Currency: the timeliness of the information
- When was the information published or posted?
- Has the information been revised or updated?
- Is the information current or out-of -date for your topic?
- Are the links functional?
Relevance: the importance of the information for your needs
- Does the information relate to your topic or answer your question?
- Who is the intended audience?
- Is the information at an appropriate level; not too elementary or too advanced?
- Have you looked at a variety of sources before determing this is the one you will use use?
- Would you be comfortable using this source for a research paper?
Authority: the source of information
- Who is the author/publisher/source/sponsor?
- Are the author's credentials or organizational affiliations given?
- What are the author's credentials or organizational affiliations?
- What are the author's qualifications to write on this topic?

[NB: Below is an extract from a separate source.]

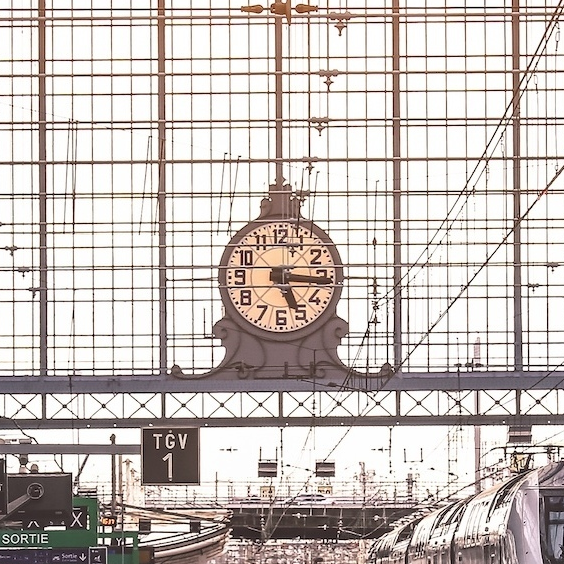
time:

- Is there contact information, such as a publisher or e-mail address?
- Does the URL reveal anything about the author or source? For example: .com (commercial); .edu (educational); .gov (government); .org (organization); .net (network)
Accuracy: the reliability, truthfulness,and correctness of the infromation content
- Where does the information come from?
- Is the information supposrted by evidence?

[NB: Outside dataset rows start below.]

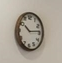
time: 10:13
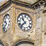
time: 10:37
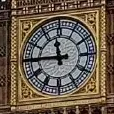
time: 11:44
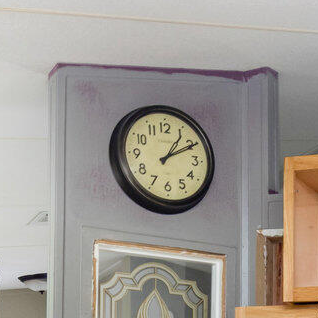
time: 1:10
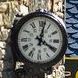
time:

- Has the information been reviewed or refereed?
- Can you verify any of the information in another source or from personal knowledge?
- Does the language or tone seem biased and free of emotion?
- Are there spelling, grammar, or other typographical errors?
Purpose: the reason the information exists
- What is the purpose of the information? to inform? teach? sell? entertain? persuade?
- Do the authors/sponsors make their intentions or purpose clear?
- Is the information fact? opinion? propaganda?
- Does the point of view appear objective and impartial?
- Are there political, ideological, cultural, religious, institutional, or personal biases?